Tak berhenti sampai disana ketakjuban kami, semakin ke atas
ternyata bentang keindahan ala mini makin patut disyukuri adanya. Bukit yang
tampak saling merengkuh satu sama lain tampak begitu hijau. Bebatuan alam yang
besar juga masih tampak tak tersentuh.
Jangan ditanya lagi udara segar yang membuat kami betah
berlama-lama di atas sana. Pura batu kusi ini memang sangat cocok bagi mereka
yang hobi menjelajah alam maupun pecinta fotografi. Sudah bisa ditebak, minat
wisatawan untuk mengunjungi tempat apik ini cukup besar sehingga tiap harinya
Pura Batu Kursi tak pernah sepi pengunjung.

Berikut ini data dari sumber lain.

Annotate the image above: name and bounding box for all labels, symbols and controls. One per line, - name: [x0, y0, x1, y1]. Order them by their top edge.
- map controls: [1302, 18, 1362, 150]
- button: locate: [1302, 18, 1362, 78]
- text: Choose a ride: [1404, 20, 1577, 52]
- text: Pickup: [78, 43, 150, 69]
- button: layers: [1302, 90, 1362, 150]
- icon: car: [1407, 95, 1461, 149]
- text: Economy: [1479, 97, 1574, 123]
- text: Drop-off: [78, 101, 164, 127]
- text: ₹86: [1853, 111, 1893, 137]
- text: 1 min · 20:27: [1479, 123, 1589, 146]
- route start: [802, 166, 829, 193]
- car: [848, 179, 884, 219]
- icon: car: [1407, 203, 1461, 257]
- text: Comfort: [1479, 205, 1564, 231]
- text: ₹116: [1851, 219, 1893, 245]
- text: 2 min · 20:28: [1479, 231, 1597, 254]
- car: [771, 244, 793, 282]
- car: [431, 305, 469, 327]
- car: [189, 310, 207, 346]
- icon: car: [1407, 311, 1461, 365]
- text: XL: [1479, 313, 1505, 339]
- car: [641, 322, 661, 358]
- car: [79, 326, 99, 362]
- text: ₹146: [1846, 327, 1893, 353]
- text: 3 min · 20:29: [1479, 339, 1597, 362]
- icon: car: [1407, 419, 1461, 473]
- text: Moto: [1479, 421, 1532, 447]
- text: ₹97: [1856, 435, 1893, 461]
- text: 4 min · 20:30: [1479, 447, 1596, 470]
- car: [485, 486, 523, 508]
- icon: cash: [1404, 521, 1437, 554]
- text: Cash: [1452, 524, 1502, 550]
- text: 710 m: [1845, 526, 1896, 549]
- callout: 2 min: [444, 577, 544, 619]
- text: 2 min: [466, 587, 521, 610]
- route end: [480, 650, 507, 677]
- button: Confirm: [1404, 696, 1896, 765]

Rasa lelah sudah pasti terasa, bahkan beberapa kali para
cening hampir menyerah di perjalanan. Namun seketika kami berbalik dan disodori
keindahan yang luar biasa, rasanya tak puas jika belum sampai ke puncak yang
disebut Batu Kursi.
“Kita pasti bisa sampai ke puncak, di
tempat tertancapnya bendera merah putih itu.”
Saling menyemangati dan tak lupa mengabadikan momen menjadi
penabuh semangat untuk terus meniti anak tangga hingga ke puncaknya. Sambil
memandangi sekeliling, hamparan perbukitan semakin tampak nyata dari atas. Tak
sabar menggapai puncaknya, langkah kaki kami mempercepat hitungannya.
Beberapa saat kemudian, kami mencapai lereng menuju puncak
Batu kursi. Setapak berpagar besi menjadi satu-satunya jalan yang bisa kami
lalui. Kami pun masih harus mendaki sedikit bebatuan yang cukup licin, banyak
serpihan batu yang tergelincir ke bawah menambah rasa ngeri. Belum lagi ketika
kami melihat ke bawah, jurang-jurang tampak menganga siap melahap.
Hanya butuh beberapa saat, melawan rasa takut dan lelah
tentunya. Para cening sudah berada di atas puncak Batu Kursi. Rasanya setelah
melewati ratusan anak tangga sambil melawan rasa lelah benar-benar luar biasa.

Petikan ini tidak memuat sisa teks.